A primera hora de la tarde, 137 personas habían sido arrestadas y 174, multadas, en las zonas en las que estaba prohibido manifestarse, según la prefectura de la policía.
En este contexto, las ONGs Greenpeace y Youth For Climate, que convocaron la manifestación por el clima, instaron a manifestantes a abandonar la marcha, a causa de la violencia.
“No asuman ningún riesgo y abandonen la marcha por el clima.
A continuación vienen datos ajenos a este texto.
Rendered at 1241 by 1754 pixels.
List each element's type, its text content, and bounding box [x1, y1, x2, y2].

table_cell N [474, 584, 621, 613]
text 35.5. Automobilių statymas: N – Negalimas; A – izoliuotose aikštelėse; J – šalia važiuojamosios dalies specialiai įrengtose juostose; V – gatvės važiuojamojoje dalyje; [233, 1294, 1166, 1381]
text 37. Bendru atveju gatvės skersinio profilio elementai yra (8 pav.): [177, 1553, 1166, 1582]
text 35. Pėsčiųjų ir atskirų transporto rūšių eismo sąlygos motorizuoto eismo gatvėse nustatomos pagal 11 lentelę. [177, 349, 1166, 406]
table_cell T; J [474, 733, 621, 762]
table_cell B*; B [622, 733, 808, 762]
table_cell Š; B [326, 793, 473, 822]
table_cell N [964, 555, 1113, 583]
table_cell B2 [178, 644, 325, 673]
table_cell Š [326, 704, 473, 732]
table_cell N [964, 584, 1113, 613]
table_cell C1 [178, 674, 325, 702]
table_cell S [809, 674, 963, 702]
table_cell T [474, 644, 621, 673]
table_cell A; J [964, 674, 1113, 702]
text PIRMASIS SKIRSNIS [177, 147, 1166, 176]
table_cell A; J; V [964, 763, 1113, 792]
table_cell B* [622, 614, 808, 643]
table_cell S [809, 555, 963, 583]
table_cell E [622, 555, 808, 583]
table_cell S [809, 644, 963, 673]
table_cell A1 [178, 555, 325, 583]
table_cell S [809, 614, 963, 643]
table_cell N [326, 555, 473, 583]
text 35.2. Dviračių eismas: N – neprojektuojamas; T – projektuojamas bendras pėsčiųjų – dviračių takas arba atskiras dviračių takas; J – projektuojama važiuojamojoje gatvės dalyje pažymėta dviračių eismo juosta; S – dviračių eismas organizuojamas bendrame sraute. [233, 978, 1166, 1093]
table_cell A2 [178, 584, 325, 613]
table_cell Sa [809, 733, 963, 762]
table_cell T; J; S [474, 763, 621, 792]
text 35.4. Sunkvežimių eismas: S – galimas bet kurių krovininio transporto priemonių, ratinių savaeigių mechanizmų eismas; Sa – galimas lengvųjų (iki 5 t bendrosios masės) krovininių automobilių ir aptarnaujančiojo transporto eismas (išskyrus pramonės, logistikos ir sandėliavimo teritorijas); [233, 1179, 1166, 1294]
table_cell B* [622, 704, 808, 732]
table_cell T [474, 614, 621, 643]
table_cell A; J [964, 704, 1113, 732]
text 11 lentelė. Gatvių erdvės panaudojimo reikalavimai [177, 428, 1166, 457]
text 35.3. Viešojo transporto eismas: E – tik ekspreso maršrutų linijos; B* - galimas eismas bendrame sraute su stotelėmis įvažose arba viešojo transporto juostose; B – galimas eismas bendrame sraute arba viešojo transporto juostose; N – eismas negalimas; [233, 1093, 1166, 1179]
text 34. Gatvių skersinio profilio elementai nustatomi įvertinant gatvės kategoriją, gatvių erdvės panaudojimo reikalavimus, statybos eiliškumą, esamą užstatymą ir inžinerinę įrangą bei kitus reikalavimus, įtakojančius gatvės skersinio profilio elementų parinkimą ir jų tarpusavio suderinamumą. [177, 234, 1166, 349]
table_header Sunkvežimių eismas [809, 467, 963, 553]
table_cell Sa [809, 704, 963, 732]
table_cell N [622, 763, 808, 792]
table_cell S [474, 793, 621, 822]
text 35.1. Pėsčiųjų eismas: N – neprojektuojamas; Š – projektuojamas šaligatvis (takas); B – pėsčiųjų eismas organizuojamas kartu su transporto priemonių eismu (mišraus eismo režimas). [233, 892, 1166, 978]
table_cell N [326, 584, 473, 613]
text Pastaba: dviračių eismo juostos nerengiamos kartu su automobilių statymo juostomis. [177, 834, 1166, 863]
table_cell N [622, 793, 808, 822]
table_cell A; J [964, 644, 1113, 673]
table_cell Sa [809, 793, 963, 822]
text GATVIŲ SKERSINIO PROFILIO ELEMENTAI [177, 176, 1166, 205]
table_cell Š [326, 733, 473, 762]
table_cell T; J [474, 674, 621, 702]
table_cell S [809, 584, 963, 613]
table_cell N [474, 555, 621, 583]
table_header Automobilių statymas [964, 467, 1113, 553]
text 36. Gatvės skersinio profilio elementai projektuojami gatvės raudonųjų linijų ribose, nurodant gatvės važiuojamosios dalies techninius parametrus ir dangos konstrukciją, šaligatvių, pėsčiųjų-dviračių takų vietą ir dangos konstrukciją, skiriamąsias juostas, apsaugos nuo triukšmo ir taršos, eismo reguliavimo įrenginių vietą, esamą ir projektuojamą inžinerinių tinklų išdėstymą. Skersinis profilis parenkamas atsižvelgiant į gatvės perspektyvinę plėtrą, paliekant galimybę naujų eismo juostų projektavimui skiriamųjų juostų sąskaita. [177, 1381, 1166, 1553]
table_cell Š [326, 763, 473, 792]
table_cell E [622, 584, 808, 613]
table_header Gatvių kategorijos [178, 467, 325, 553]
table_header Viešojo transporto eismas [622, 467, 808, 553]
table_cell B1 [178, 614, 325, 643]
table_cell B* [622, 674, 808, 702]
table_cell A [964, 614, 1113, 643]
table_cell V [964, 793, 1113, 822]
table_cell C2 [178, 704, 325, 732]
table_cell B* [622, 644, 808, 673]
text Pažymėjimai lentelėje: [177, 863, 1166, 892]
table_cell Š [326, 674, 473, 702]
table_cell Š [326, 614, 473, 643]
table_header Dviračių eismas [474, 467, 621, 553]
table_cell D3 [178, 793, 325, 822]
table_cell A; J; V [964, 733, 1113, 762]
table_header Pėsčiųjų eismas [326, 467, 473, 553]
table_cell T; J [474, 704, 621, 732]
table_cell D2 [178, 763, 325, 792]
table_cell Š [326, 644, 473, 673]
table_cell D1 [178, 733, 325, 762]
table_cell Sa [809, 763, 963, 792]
No se están dando las condiciones de una manifestación no violenta”, tuiteó Greenpeace, denunciando el uso de gases “lacrimógenos contra manifestantes no violentos y familias”.
En el bulevar Saint-Michel, militantes de extrema izquierda –algunos con la cara tapada– lanzaron objetos contra las fuerzas de seguridad y vandalizaron una sucursal bancaria.
Los gendarmes respondieron a los “Black blocs” con gases lacrimógenos, por lo que parte de los manifestantes tuvo que dar marcha atrás.
Se destrozó mobiliario urbano y se incendiaron papeleras y contenedores, lo que obligó a los bomberos a intervenir.